We wish to be clear that women are not responsible for rape, no matter their behavior, their attire, or their level of intoxication; promoting self-defense training for women in no way suggests that the onus is now, or should be, onwomen alone to stop rape. Nor would we want to suggest that men who rape can’t ever change their ways, or that college administrators shouldn’t do more to ensure that there is gender equity in all areas.
But we do note, and question, the absence of self-defense as a goal that is part of an overall sexual assault prevention approach. Self-defense is no more individualistic than training individual bystanders to stop a guy before he rapes. Self-defense is no more victim-blaming than suggesting women communicate clearly on dates.
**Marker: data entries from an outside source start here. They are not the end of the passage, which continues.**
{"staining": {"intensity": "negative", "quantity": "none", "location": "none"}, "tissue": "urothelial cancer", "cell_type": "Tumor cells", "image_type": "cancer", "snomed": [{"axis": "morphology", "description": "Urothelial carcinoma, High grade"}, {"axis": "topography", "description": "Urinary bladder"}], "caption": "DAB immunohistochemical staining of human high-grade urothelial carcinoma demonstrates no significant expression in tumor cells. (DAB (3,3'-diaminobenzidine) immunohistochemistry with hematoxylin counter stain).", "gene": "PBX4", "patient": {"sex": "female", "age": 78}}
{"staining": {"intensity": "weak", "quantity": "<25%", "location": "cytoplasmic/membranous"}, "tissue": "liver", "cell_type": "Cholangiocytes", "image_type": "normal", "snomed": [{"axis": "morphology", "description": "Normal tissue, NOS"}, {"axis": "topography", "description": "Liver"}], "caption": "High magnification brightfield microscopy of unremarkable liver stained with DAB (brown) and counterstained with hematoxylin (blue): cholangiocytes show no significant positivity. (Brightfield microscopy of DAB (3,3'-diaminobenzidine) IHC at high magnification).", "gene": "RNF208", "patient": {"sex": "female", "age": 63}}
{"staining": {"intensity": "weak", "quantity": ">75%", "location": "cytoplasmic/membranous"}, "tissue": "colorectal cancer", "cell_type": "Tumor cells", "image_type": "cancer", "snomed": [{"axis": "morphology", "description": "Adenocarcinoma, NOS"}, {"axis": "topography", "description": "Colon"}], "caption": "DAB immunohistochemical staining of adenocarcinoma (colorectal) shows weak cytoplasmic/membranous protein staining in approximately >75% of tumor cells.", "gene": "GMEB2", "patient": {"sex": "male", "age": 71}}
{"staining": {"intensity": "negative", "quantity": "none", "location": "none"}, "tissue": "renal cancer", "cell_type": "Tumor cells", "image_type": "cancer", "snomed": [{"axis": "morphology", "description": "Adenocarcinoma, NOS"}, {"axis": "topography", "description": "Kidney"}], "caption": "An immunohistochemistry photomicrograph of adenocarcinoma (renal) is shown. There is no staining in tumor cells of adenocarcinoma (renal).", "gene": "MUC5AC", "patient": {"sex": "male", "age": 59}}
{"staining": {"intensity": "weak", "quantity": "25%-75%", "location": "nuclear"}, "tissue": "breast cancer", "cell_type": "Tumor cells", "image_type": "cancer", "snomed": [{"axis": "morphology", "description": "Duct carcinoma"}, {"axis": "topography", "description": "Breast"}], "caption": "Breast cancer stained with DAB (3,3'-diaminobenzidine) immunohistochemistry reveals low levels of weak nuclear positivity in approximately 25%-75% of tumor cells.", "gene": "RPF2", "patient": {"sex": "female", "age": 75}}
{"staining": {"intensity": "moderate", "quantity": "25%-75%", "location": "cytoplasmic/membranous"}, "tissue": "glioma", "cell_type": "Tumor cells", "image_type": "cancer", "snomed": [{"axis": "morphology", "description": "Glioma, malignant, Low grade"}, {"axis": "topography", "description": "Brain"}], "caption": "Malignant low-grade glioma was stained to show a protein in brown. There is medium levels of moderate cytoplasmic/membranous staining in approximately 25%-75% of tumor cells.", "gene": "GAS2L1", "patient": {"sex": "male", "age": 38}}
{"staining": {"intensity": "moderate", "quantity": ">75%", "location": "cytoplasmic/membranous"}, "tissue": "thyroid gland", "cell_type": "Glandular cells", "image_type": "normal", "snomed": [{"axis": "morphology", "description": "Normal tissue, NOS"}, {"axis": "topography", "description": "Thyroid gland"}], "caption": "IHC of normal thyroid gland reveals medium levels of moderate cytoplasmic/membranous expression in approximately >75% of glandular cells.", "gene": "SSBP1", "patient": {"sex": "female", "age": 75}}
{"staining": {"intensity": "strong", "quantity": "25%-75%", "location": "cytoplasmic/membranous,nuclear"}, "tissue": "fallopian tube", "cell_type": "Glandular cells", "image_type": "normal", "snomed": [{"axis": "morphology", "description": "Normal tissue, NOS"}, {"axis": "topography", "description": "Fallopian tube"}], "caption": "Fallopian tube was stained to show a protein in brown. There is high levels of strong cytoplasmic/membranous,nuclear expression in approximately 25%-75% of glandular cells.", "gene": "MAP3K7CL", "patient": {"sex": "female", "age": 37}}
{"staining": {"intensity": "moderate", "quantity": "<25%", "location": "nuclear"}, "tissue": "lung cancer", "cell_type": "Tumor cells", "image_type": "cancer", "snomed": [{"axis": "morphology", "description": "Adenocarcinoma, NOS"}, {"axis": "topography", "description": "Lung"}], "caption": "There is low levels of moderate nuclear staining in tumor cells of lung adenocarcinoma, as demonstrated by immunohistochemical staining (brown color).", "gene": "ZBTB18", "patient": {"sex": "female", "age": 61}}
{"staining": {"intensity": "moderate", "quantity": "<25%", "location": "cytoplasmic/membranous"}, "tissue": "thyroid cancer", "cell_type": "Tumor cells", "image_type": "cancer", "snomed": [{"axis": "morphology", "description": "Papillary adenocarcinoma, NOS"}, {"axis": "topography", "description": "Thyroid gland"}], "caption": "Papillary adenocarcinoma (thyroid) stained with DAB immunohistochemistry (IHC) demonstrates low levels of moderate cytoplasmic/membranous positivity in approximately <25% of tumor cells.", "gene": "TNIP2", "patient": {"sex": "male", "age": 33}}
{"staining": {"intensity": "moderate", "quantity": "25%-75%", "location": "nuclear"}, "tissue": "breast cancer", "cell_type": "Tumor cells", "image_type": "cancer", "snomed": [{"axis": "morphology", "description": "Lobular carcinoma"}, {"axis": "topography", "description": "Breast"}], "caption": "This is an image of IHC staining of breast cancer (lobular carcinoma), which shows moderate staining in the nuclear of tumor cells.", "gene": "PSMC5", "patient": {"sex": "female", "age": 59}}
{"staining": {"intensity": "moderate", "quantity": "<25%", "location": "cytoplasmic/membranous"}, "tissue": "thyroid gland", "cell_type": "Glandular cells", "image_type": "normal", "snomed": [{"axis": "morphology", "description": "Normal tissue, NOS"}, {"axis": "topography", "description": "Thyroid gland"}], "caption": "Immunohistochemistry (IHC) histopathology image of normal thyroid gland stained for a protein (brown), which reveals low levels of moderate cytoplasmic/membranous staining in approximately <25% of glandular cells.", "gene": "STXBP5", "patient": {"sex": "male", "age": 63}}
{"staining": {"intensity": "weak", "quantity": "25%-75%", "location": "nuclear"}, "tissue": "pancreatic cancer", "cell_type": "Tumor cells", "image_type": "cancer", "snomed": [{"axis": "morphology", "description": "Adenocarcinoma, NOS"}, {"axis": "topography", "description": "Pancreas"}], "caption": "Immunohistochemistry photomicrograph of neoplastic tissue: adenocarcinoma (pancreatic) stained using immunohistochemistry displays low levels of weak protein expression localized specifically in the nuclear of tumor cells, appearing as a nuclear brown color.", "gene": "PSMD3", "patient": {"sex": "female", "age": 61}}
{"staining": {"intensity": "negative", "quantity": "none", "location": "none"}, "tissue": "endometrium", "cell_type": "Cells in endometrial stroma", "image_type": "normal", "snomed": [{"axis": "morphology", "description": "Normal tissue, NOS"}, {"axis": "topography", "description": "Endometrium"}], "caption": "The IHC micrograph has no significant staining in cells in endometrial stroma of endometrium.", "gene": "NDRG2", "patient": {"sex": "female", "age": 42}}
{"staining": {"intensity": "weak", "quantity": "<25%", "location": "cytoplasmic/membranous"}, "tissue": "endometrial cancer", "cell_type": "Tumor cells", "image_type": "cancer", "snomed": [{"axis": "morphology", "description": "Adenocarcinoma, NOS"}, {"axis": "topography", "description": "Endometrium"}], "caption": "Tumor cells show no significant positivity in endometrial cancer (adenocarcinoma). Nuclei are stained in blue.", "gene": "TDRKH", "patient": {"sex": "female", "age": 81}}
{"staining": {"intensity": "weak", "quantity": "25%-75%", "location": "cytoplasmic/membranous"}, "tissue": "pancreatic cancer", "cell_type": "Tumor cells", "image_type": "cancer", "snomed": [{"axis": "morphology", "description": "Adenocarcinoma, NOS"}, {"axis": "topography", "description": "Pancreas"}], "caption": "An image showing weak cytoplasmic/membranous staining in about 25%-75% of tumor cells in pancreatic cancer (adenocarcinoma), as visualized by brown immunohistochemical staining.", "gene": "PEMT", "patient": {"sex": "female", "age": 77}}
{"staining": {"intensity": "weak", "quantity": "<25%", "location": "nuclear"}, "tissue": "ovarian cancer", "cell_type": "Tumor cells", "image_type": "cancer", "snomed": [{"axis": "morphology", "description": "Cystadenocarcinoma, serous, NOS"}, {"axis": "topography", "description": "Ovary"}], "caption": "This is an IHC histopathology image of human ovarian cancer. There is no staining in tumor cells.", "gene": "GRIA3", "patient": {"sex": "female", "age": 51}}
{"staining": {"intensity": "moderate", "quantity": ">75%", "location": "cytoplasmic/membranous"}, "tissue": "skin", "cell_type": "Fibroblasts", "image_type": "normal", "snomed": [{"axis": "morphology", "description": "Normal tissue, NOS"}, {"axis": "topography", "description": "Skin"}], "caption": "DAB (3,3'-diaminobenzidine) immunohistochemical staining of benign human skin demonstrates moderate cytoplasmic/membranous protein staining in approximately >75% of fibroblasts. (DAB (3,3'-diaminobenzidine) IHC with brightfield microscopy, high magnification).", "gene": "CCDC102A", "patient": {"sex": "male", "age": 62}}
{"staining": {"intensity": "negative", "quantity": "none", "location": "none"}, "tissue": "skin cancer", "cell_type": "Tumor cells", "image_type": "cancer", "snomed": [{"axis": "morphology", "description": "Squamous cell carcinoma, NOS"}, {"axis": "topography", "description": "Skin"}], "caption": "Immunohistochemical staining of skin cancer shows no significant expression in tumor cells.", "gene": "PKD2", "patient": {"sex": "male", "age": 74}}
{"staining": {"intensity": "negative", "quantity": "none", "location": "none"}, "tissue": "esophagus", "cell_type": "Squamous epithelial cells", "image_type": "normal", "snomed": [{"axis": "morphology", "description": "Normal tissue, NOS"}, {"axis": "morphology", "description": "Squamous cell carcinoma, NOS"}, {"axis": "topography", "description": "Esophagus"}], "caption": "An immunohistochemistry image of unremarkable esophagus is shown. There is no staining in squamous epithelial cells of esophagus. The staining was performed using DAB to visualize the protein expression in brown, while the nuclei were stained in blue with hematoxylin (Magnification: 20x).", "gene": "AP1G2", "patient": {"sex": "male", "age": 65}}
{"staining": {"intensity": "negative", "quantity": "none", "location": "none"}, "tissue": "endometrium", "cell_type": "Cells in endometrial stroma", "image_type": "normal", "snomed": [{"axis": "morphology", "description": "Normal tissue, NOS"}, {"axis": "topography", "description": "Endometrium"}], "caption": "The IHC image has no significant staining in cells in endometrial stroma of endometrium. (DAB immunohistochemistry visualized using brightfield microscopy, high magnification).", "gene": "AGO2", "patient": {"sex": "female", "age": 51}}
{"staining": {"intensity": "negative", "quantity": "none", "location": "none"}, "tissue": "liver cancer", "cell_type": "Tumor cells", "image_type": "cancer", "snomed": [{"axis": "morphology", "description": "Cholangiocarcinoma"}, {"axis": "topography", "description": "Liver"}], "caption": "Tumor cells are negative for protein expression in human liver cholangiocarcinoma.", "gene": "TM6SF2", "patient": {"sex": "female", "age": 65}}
Self-defense should be just as much a part of sexual assault prevention efforts as training bystanders and improving policies are. Besides, women really shouldn’t have to wait on government and university bureaucracies when, in a matter of weeks, they could learn the empowering, and effective, techniques of twisting the testicles, kneeing the groin, or gouging the eyes of Joe College Rapist.
Moreover, self-defense training doesn’t just teach women such physical techniques. It teaches women to take themselves more seriously, that they have bodies and lives worth defending, and that they are not pieces of meat, playthings, or pretty prizes of men. That, it seems to us, is an incredibly important message to give to women and their co-eds who are supposed to be learning that men and women are equally deserving of the right to an education. Practicing self-defense enables women to practice being taken seriously, in and out of a bedroom.
The White House Task Force urges colleges and universities to collect better data, to adopt better policies, and to protect the confidentiality of victims. We agree. But we argue that the Task Force must also urge college and universities to put into action what we know from the findings of decades of research: that women can safely and effectively defend themselves against rape, and that self-defense training for women benefits everyone. You want true educational equity? Then teach self-defense.